(DATA EXCERPTS)

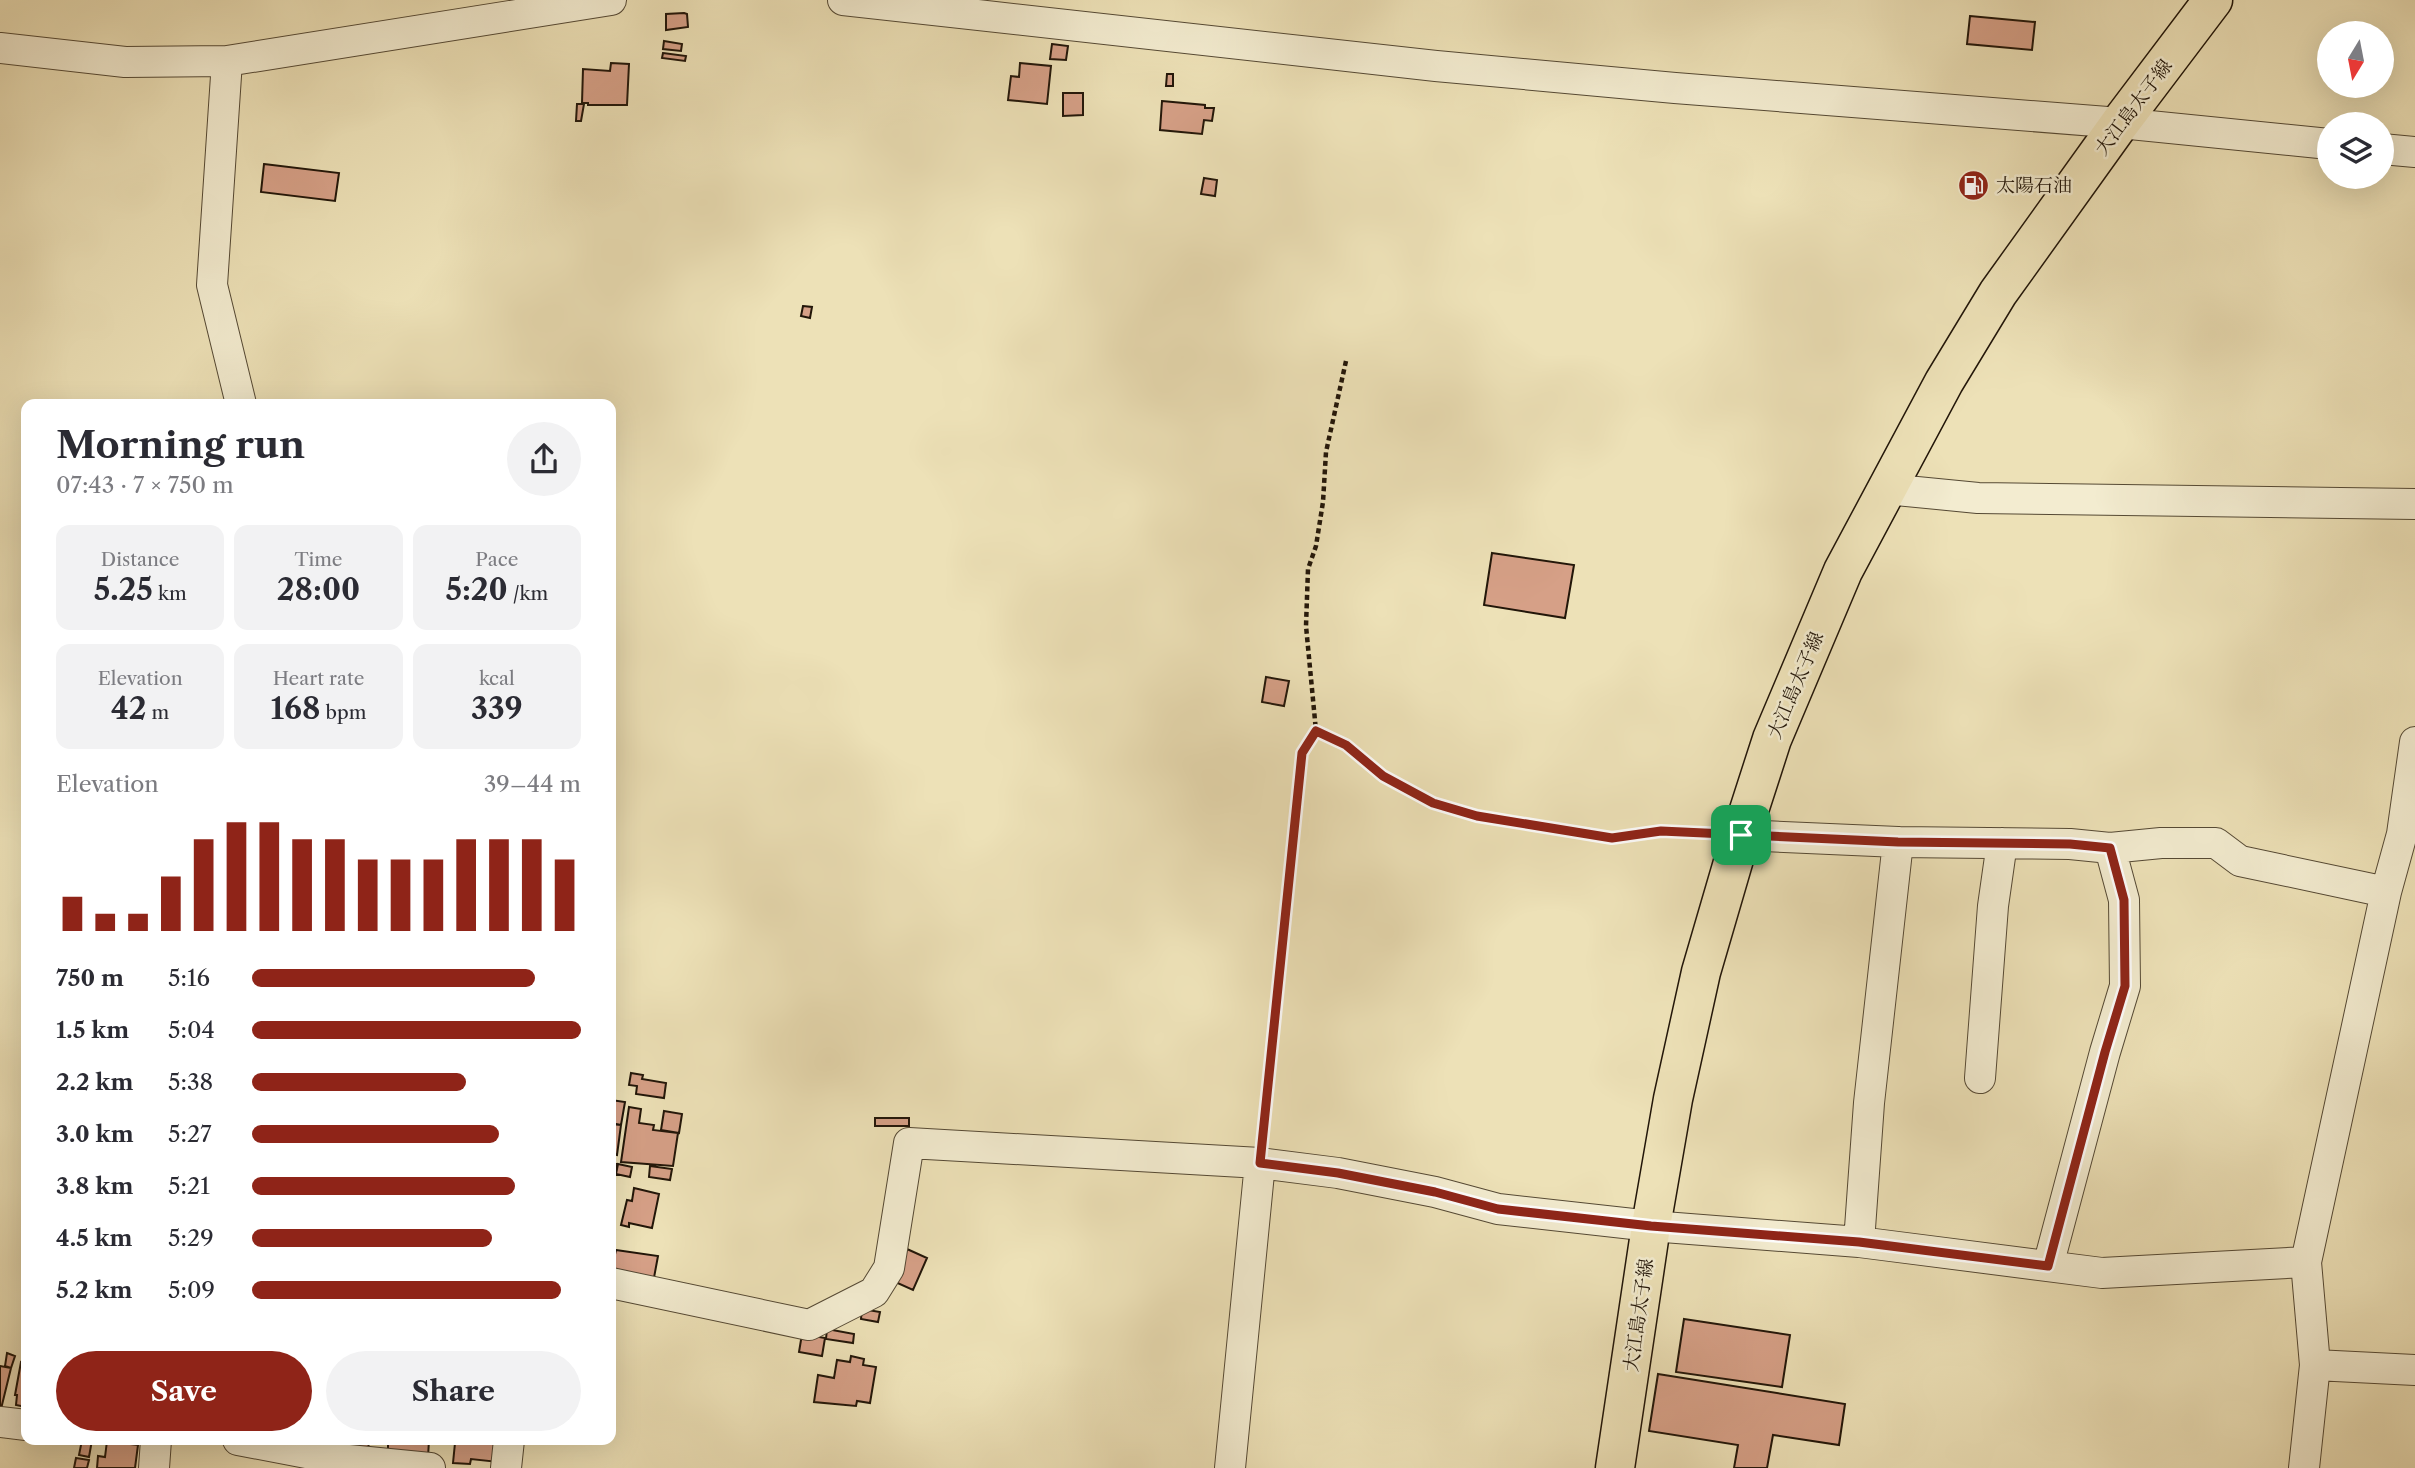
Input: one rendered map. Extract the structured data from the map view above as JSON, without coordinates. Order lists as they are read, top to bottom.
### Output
{
  "streets": {
    "main road": ["大江島太子線"]
  },
  "places": {
    "fuel station": ["太陽石油"]
  },
  "north": "bottom",
  "page": {
    "heading": ["Morning run", "07:43 · 7 × 750 m"],
    "stats": [
      ["Distance", "5.25 km"],
      ["Time", "28:00"],
      ["Pace", "5:20 /km"],
      ["Elevation", "42 m"],
      ["Heart rate", "168 bpm"],
      ["kcal", "339"]
    ],
    "chart": ["Elevation", "39–44 m"],
    "list": [
      {
        "name": "750 m",
        "note": "5:16"
      },
      {
        "name": "1.5 km",
        "note": "5:04"
      },
      {
        "name": "2.2 km",
        "note": "5:38"
      },
      {
        "name": "3.0 km",
        "note": "5:27"
      },
      {
        "name": "3.8 km",
        "note": "5:21"
      },
      {
        "name": "4.5 km",
        "note": "5:29"
      },
      {
        "name": "5.2 km",
        "note": "5:09"
      }
    ],
    "buttons": ["Save", "Share"]
  }
}
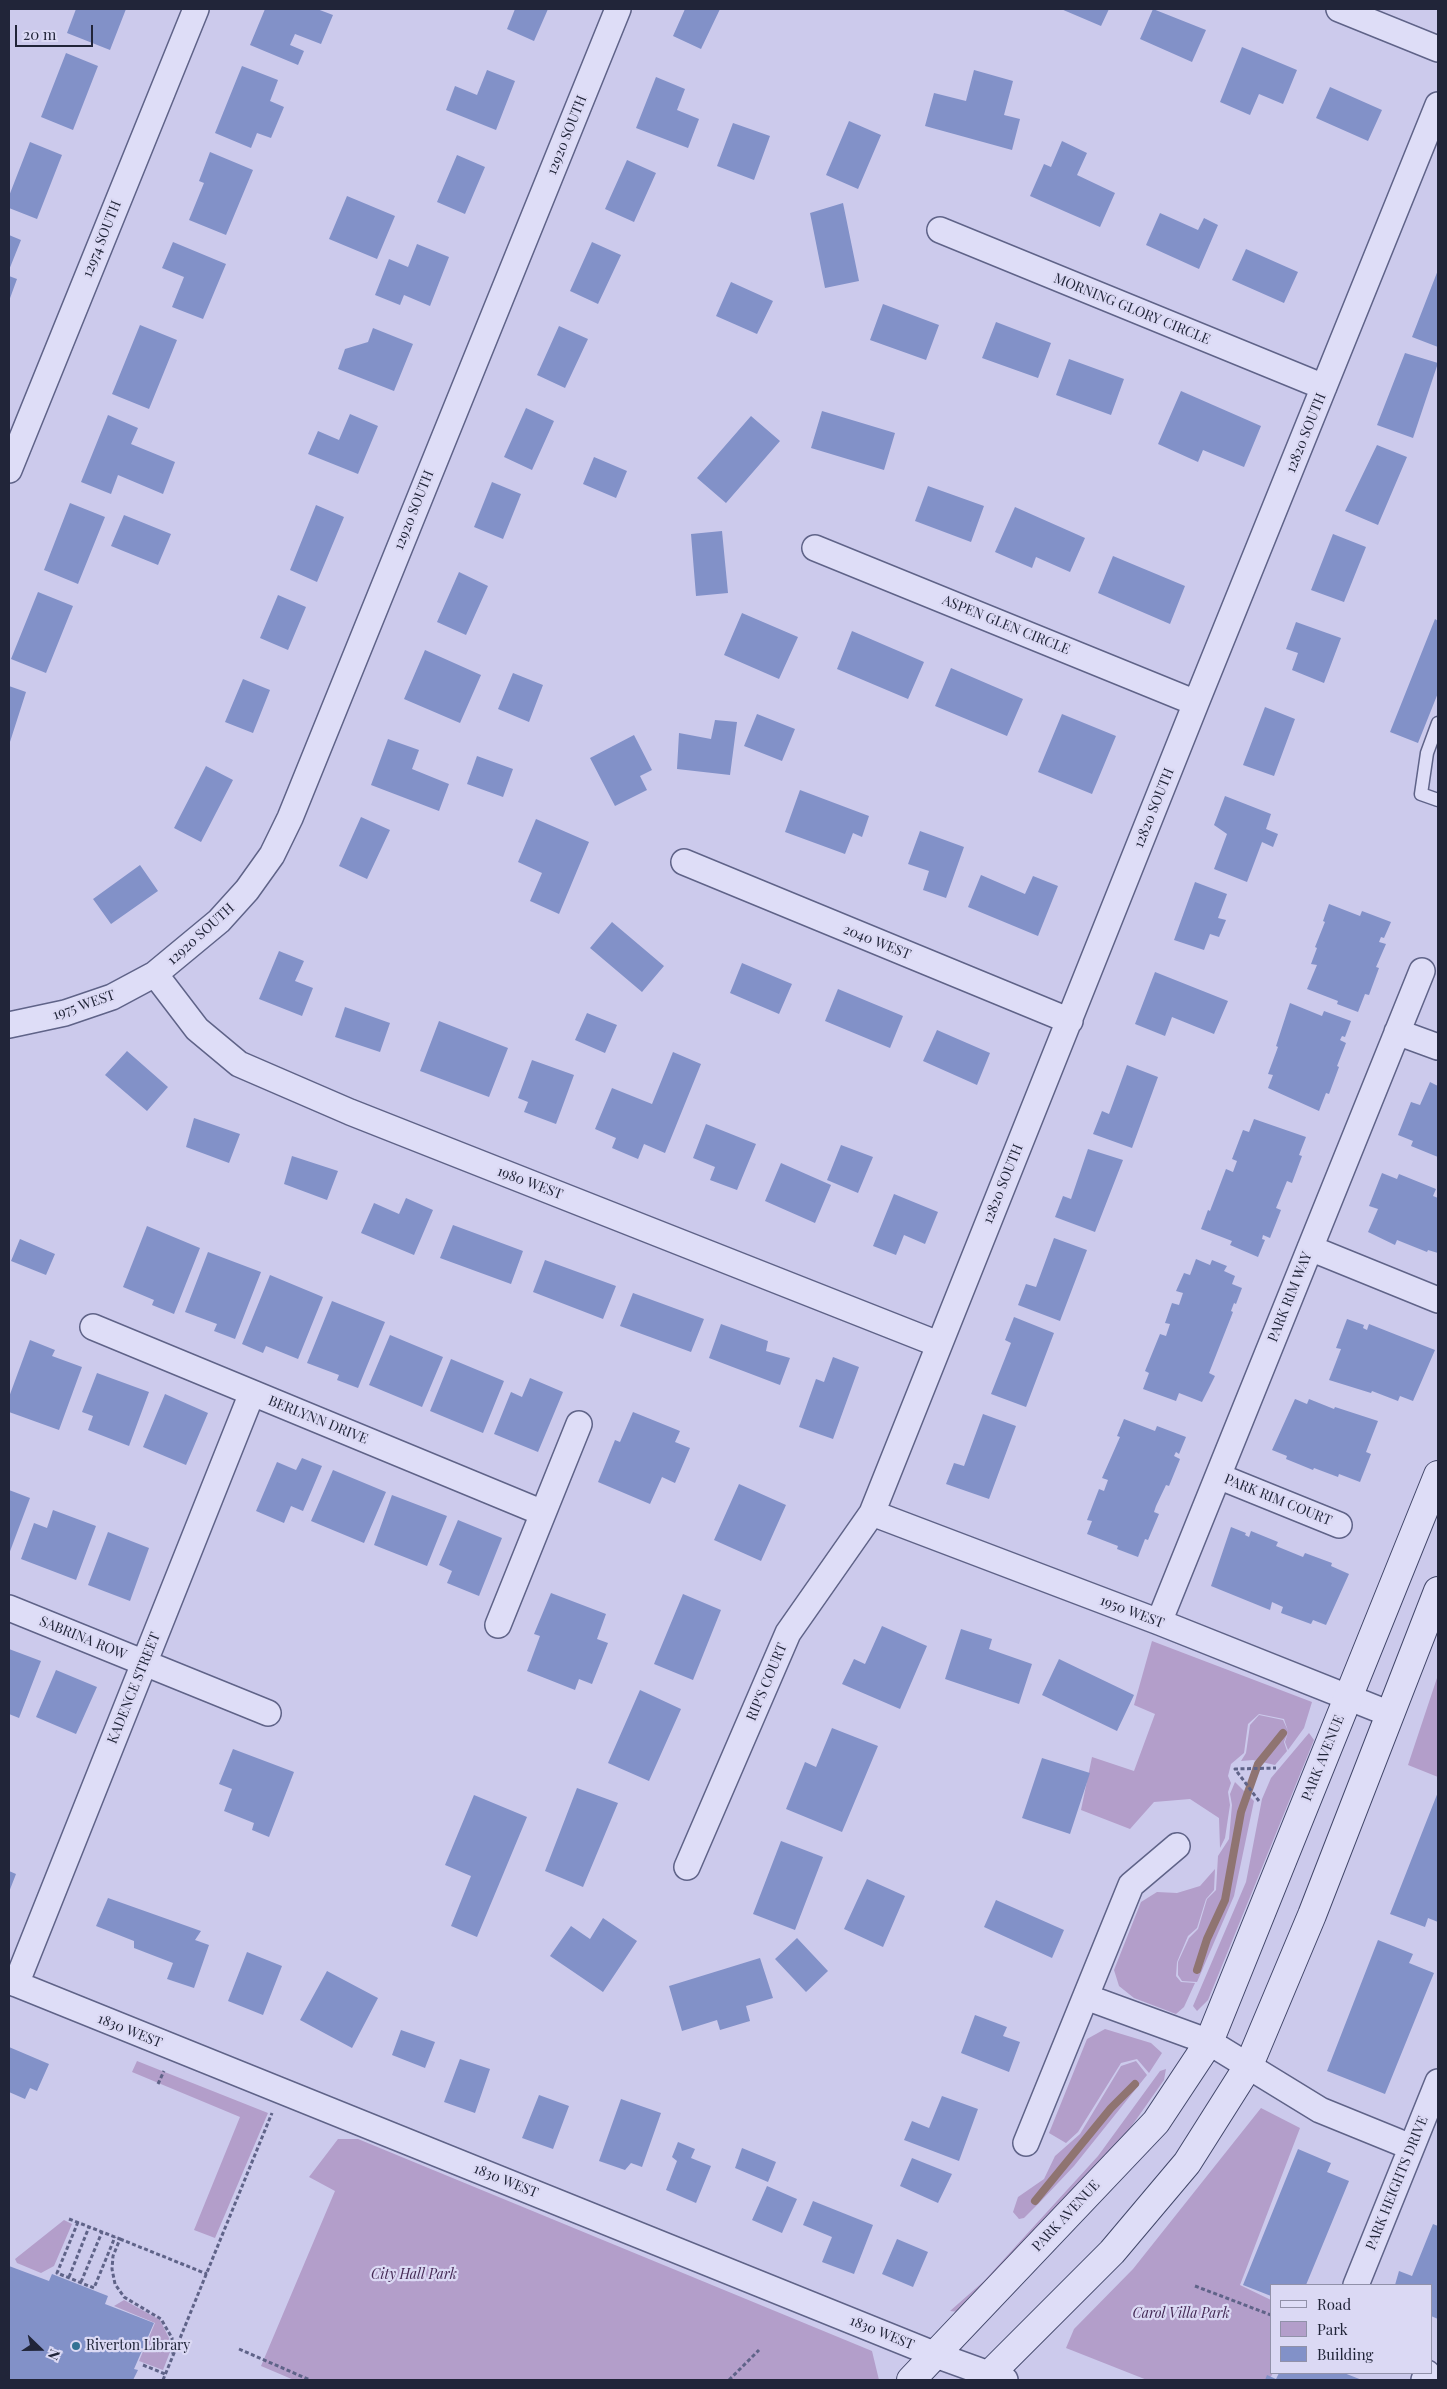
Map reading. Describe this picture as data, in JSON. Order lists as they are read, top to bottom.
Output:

(End DATA EXCERPTS)

ASSIGNMENT:
Find each line in the records that contains the string "read", then say how many there are and nothing else.

FINISHED TASK:
2